Recent commentary from IT audit and risk practitioners reflected across ISACA discussions and AuditBoard insights published this week reinforces a familiar but persistent challenge: many IT General Control (ITGC) failures stem from unclear ownership rather than flawed design.
This is particularly relevant for roles such as the IT Risk & Control Manager, where responsibility sits at the intersection of technology, governance, and operational execution.
In practice, organisations rarely lack documented controls. Instead, they struggle with ensuring that controls are consistently performed, evidenced, and owned by the right individuals.

The Ownership Gap in ITGC
Across recent audit findings, a recurring pattern emerges:
- Controls are defined centrally but executed locally
- Ownership is implied rather than formally assigned
- Accountability sits between IT, risk, and business teams
- Evidence is produced inconsistently or retrospectively
This creates what can be described as an "ownership gap" ~ a situation where everyone is involved, but no one is fully accountable.
From an audit perspective, this results in:
- Control failures due to missed execution
- Weak or incomplete audit evidence
- Recurring findings across audit cycles
From a governance perspective, it signals a deeper issue: lack of clarity in the control operating model.
Why This Matters More in 2026
The importance of control ownership is increasing due to the changing nature of technology environments.
Modern organisations operate across:
- Hybrid and multi-cloud platforms
- Outsourced and third-party services
- Rapid change cycles through agile delivery
- Increasingly automated and AI-driven processes
In this environment, controls are no longer static, they are distributed across systems, teams, and vendors.
This makes ownership more complex and also more critical.

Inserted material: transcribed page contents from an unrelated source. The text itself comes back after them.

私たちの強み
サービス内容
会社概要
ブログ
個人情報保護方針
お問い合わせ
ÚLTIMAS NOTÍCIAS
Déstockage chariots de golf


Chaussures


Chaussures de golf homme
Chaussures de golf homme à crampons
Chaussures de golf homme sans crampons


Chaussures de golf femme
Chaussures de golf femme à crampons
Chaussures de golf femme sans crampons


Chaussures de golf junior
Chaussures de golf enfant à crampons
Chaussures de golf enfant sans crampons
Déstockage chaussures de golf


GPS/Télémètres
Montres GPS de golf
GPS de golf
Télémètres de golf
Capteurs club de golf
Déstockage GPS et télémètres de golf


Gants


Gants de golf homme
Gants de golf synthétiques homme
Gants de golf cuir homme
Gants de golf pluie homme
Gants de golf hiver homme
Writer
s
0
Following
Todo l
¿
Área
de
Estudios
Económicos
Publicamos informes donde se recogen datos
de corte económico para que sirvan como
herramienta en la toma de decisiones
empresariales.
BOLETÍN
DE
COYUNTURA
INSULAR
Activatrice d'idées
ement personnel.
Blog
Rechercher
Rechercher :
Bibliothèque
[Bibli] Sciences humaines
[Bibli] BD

Without clear accountability:
Access controls may not be reviewed consistently
Change approvals may be bypassed or poorly evidenced
Vendor controls may not be validated
Risk monitoring may become reactive rather than proactive
For regulated organisations, this directly impacts SOX compliance, operational resilience, and audit outcomes.

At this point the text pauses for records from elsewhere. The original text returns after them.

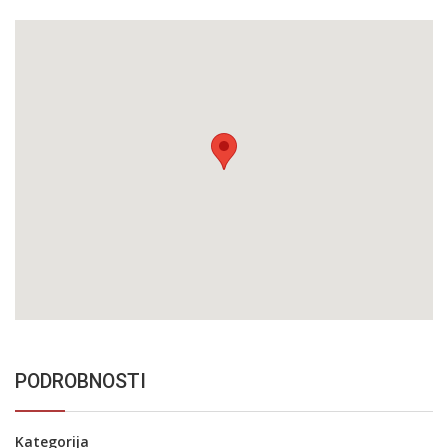
PODROBNOSTI
Kategorija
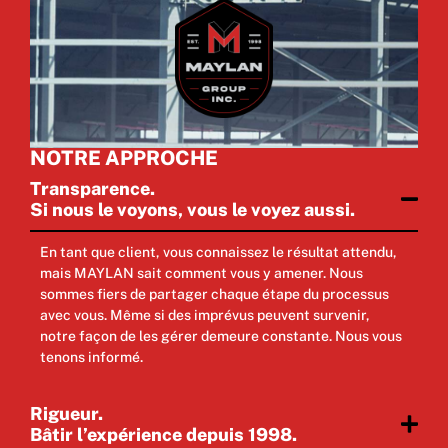
NOTRE APPROCHE
Transparence.
Si nous le voyons, vous le voyez aussi.
En tant que client, vous connaissez le résultat attendu,
mais MAYLAN sait comment vous y amener. Nous
sommes fiers de partager chaque étape du processus
avec vous. Même si des imprévus peuvent survenir,
notre façon de les gérer demeure constante. Nous vous
tenons informé.
Rigueur.
Bâtir l’expérience depuis 1998.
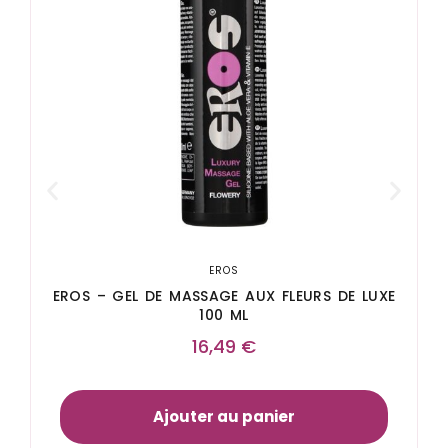
EROS
EROS – GEL DE MASSAGE AUX FLEURS DE LUXE
100 ML
16,49
€
Ajouter au panier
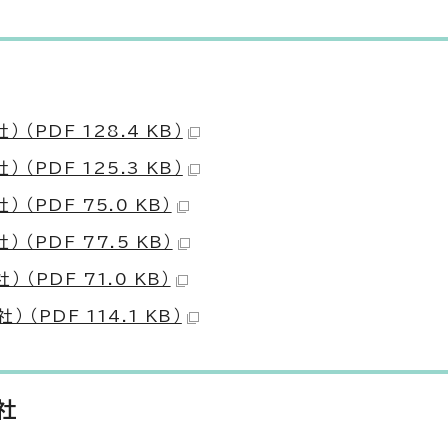
PDF 128.4 KB）
PDF 125.3 KB）
（PDF 75.0 KB）
（PDF 77.5 KB）
PDF 71.0 KB）
PDF 114.1 KB）
社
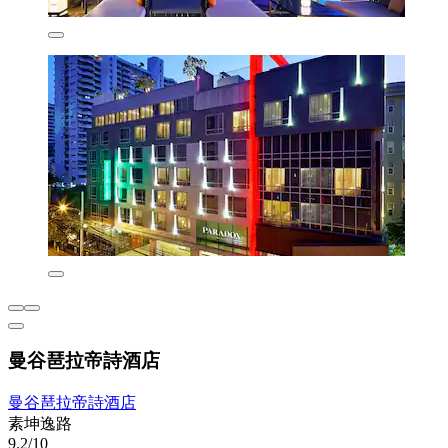
曼谷琶拉帝詩酒店
曼谷琶拉帝詩酒店
素坤逸路
9.2/10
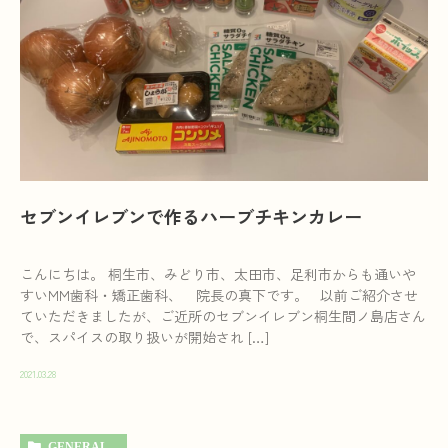
セブンイレブンで作るハーブチキンカレー
こんにちは。 桐生市、みどり市、太田市、足利市からも通いや
すいMM歯科・矯正歯科、 院長の真下です。 以前ご紹介させ
ていただきましたが、ご近所のセブンイレブン桐生間ノ島店さん
で、スパイスの取り扱いが開始され […]
2021.03.28
GENERAL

Alignment to the IT Risk & Control Manager Role
The SSE IT Risk & Control Manager role reflects this shift in expectations.
Modern roles in this space are not purely oversight-based, they are responsible for:
- Defining and embedding control frameworks across technology environments
- Ensuring clear ownership and accountability for controls
- Coordinating between IT, business, and audit functions
- Driving control testing, monitoring, and continuous improvement
- Supporting regulatory and audit readiness
In effect, the role acts as the central point of accountability for the control environment, ensuring that frameworks translate into real-world execution.

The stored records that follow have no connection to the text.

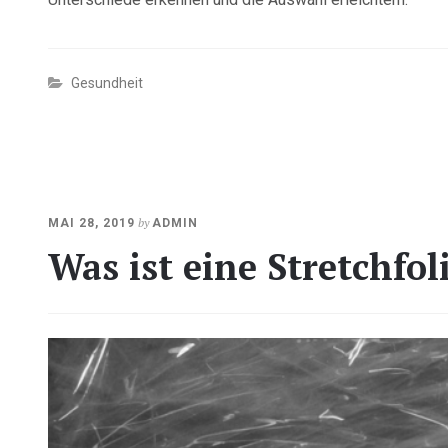
Gesundheit
OKTOBER
by
MAI 28, 2019
ADMIN
23,
Was ist eine Stretchfol
2020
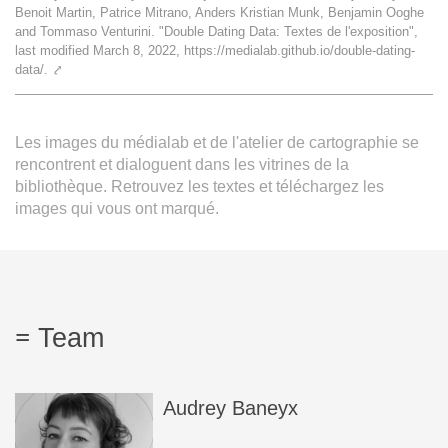
Benoit Martin, Patrice Mitrano, Anders Kristian Munk, Benjamin Ooghe
Team
and Tommaso Venturini. "Double Dating Data: Textes de l'exposition",
last modified March 8, 2022, https://medialab.github.io/double-dating-
data/.
⤤
The médialab
Les images du médialab et de l'atelier de cartographie se
FR
|
EN
rencontrent et dialoguent dans les vitrines de la
bibliothèque. Retrouvez les textes et téléchargez les
images qui vous ont marqué.
Team
Audrey
Baneyx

From Control Design to Control Discipline
A key takeaway from recent insights is that organisations must shift focus from:
"Do we have the right controls?"
to
"Are our controls consistently owned and executed?"
This requires:
- Clear RACI models for all key ITGC controls
- Defined ownership at both control and process levels
- Regular validation of control performance and evidence quality
- Strong coordination between risk, audit, and operational teams
Importantly, ownership should not sit solely within IT. Many controls require joint accountability, particularly in financial reporting and regulatory environments.
Practical Actions for Organisations
To strengthen control ownership, organisations should consider:
- Implementing formal control ownership frameworks with named individuals
- Embedding ownership into performance and governance structures
- Enhancing control monitoring and reporting for leadership visibility
- Using tooling to support workflow tracking and evidence capture
- Ensuring ownership extends to third-party and cloud environments
These actions help move ITGC from a theoretical framework to a disciplined operating model.
Closing Perspective
The latest practitioner insights reinforce a simple but critical point: control effectiveness depends on accountability.
For organisations, and for roles such as IT Risk & Control Manager, the priority is not just defining controls, but ensuring they are clearly owned, consistently executed, and fully evidenced.
In an increasingly complex technology landscape, strong control ownership is no longer a detail, it is a foundation of effective governance and assurance.